Le principe de relativité, accepté ou repoussé, sépare du réalisme la méthode de la réalité. D’après ce principe, la nature de l’esprit est telle, que nulle connaissance ne peut être atteinte et formulée, et par conséquent nulle existence réelle conçue, autrement qu’à l’aide de ses relations, et, en elle-même, comme un système de relations.

Toutes les parties de notre étude se ramèneront directement ou indirectement à la discussion de ce principe, et les alternatives logiques auxquelles notre but est de ramener l’opposition des grandes théories métaphysiques seront des applications de la méthode qui l’accepte, ou de la méthode qui le repousse. Le principe est abstrait dans sa forme.

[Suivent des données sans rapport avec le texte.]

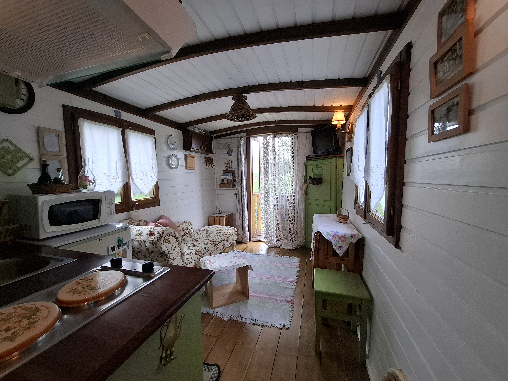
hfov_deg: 106.2
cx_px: 254
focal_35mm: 13
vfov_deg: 89.9
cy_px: 190
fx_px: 191
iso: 40
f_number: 2.2
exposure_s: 1/50
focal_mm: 1.74
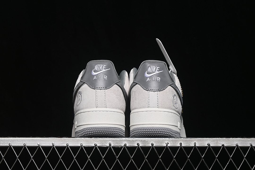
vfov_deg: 18.2
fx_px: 531
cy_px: 85
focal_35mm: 75
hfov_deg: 27.0
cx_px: 128
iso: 160
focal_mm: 50
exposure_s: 1/60
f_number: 6.3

C’est cependant examinées de ce point de vue que les plus grandes doctrines philosophiques se présentent sous leurs traits les plus caractéristiques et du plus haut intérêt dans l’affirmation ou dans la négation. Il gouverne toute leur histoire qui sans lui ne peut être comprise.

VI

Définition du dilemme métaphysique. — Le terme de dilemme, par une extension que l’étymologie permet du sens habituel du mot, est applicable à l’opposition mutuelle de deux thèses philosophiques telles, que l’acceptation ou la répudiation de l’une, avec ses corollaires, entraîne la négation ou l’affirmation de l’autre, sans qu’aucune des deux puisse être réfutée à l’aide de principes avoués par les deux parties qui les soutiennent. Le dilemme, comme argument d’ordre courant, énoncé en termes le plus souvent imprécis, vise à poser deux thèses contradictoires l’une à l’autre, de telle manière qu’on semble ne pouvoir accepter l’une ou l’autre, quelle qu’elle soit, sans être tenu à l’application d’une troisième en conséquence. La disjonction s’opère à l’effet de montrer que le choix est indifférent à la conclusion qu’on prétend tirer, soit d’ailleurs qu’on estime cette dernière bonne ou mauvaise. Au contraire, les dilemmes d’une philosophie critique dont l’objet est le parti à prendre d’affirmer ou de nier, mettent en regard les thèses contradictoires dégagées de l’étude des questions, les ramènent des deux côtés à leurs principes les plus généraux et réclament une décision. Les moyens d’information et de jugement sont demandés à la logique, à la psychologie, à l’histoire de la philosophie, qui est une sorte d’expérience variée et répétée des solutions possibles. Mais on cherche vainement, à trancher les litiges en montrant la contradiction dans l’un de deux systèmes opposés, parce que, en pareil cas, c’est principalement par l’interprétation donnée au principe de contradiction, en ce qui touche la réalité externe, qu’ils s’opposent, comme nous le verrons. Il n’y a donc pas possibilité d’obtenir la conviction de l’adversaire qu’on accuse de le violer, par des arguments acceptés des deux parts, et, en d’autres termes, par la logique. Mais l’acceptation et l’application du principe sont forcées pour les deux termes du dilemme qui énoncent les deux thèses contradictoires quand ils forment deux propositions inconciliables pour le discours (voy. ci-dessus, II). L’option entre les deux systèmes est alors logiquement inévitable.